--- BEGIN ---

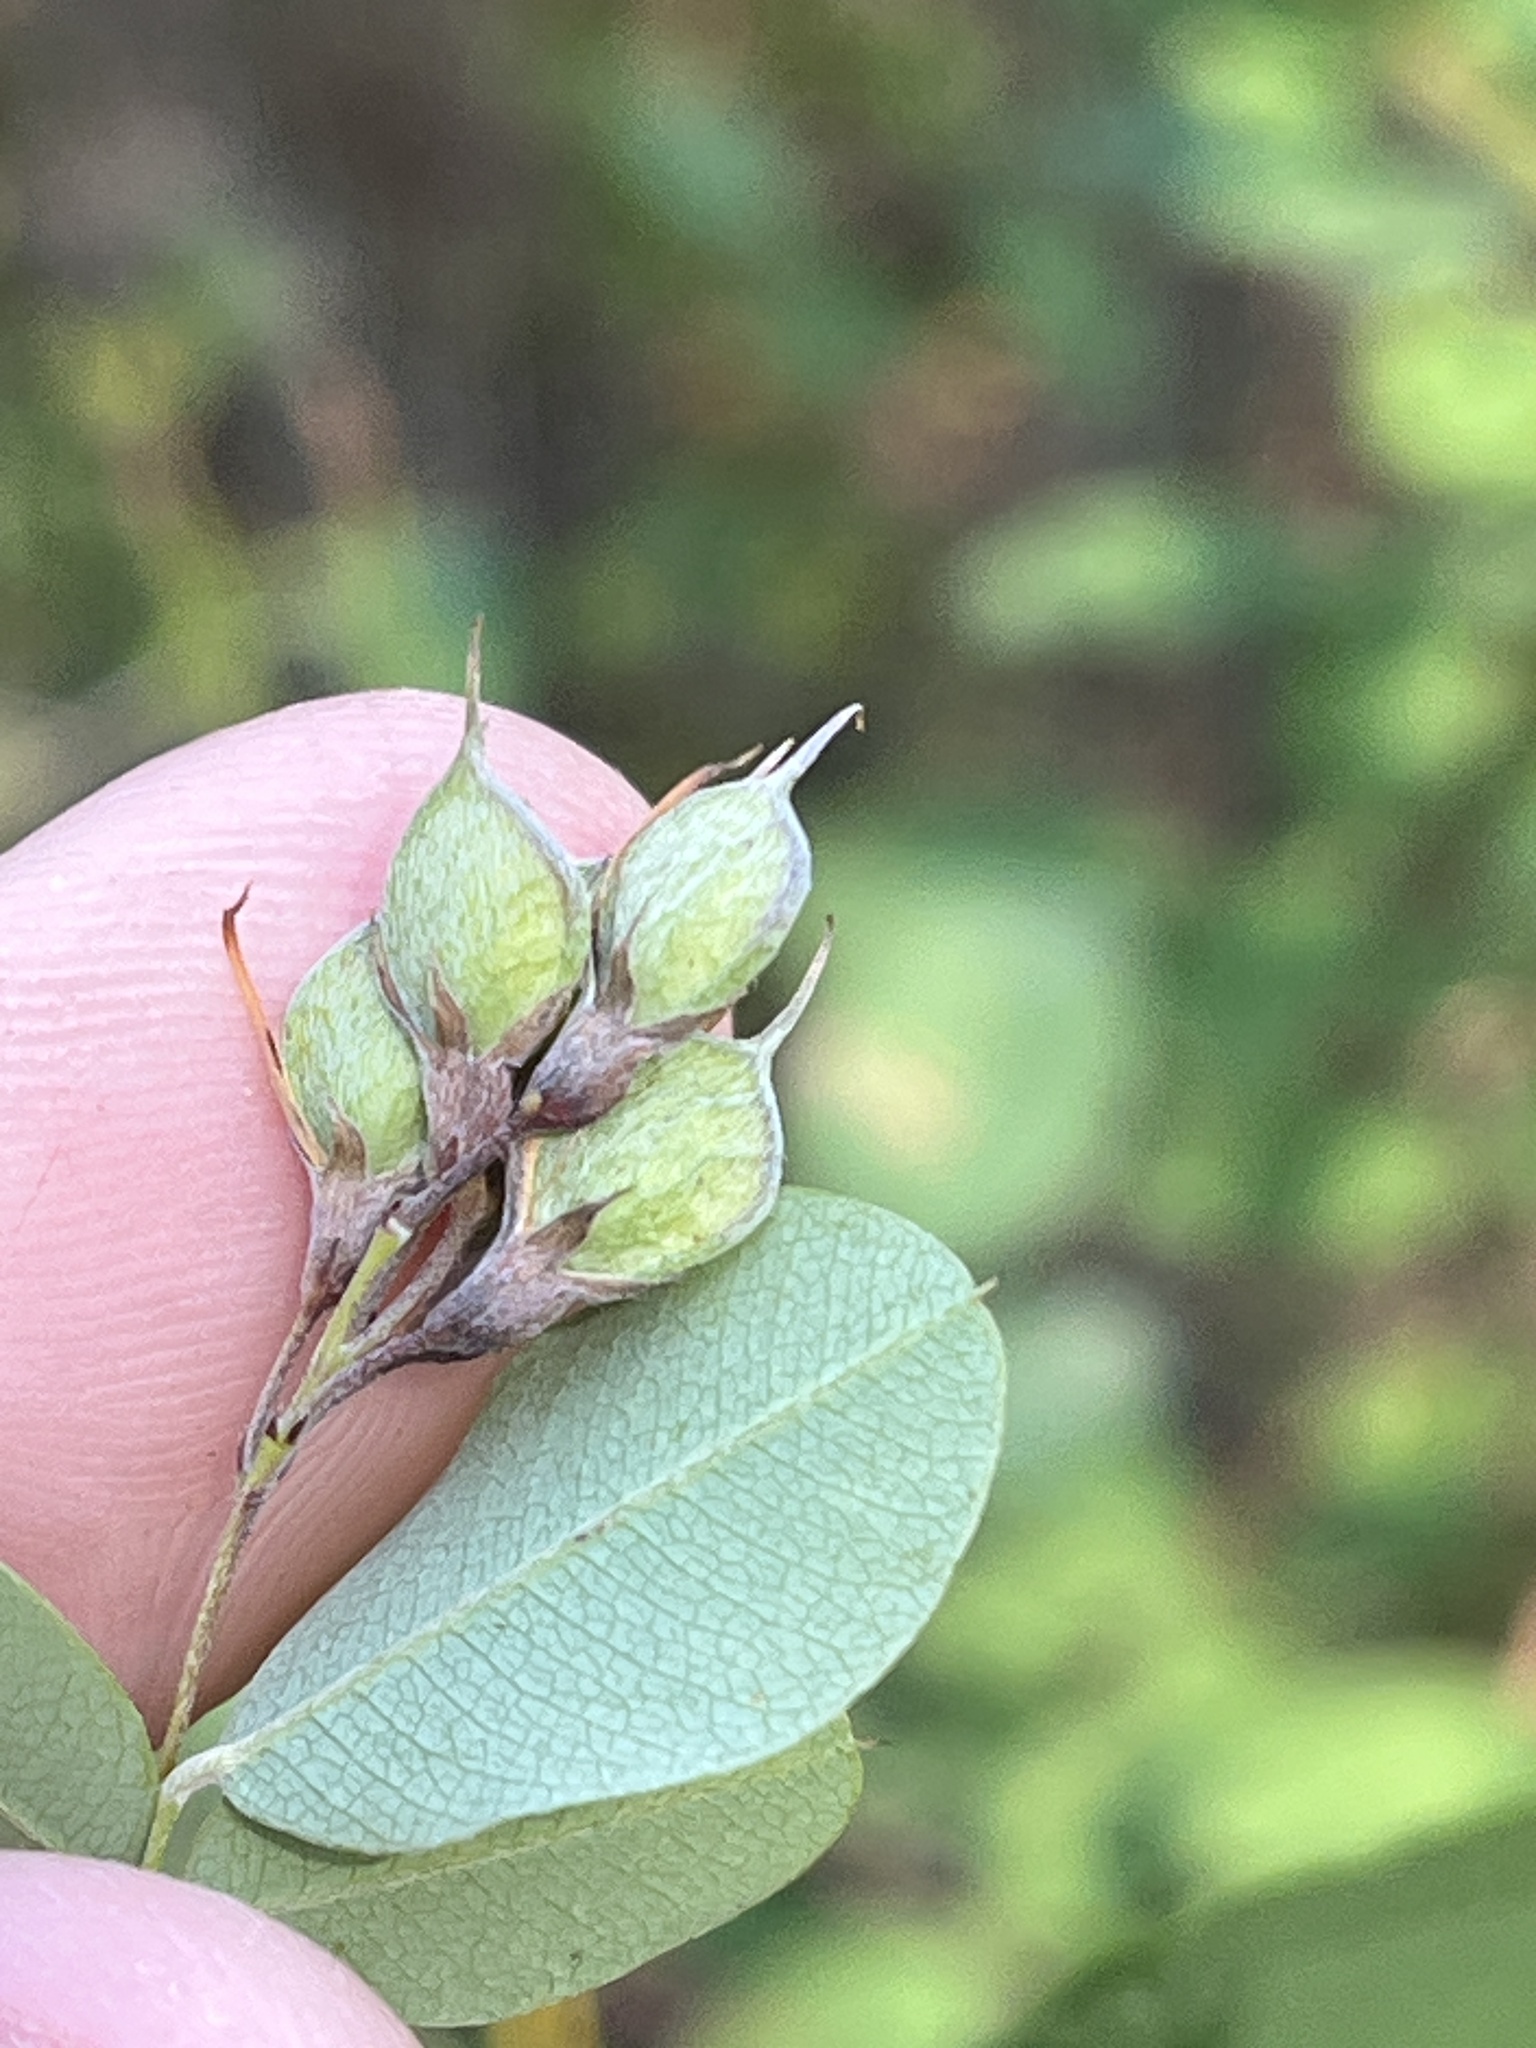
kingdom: Plantae
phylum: Tracheophyta
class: Magnoliopsida
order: Fabales
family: Fabaceae
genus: Lespedeza
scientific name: Lespedeza bicolor
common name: Shrub lespedeza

--- END ---

> EXERCISE DETAILS
Please copy the text lines of each item above word for word, leaving the pictures out.

> ANSWER FOR THIS EXERCISE
kingdom: Plantae
phylum: Tracheophyta
class: Magnoliopsida
order: Fabales
family: Fabaceae
genus: Lespedeza
scientific name: Lespedeza bicolor
common name: Shrub lespedeza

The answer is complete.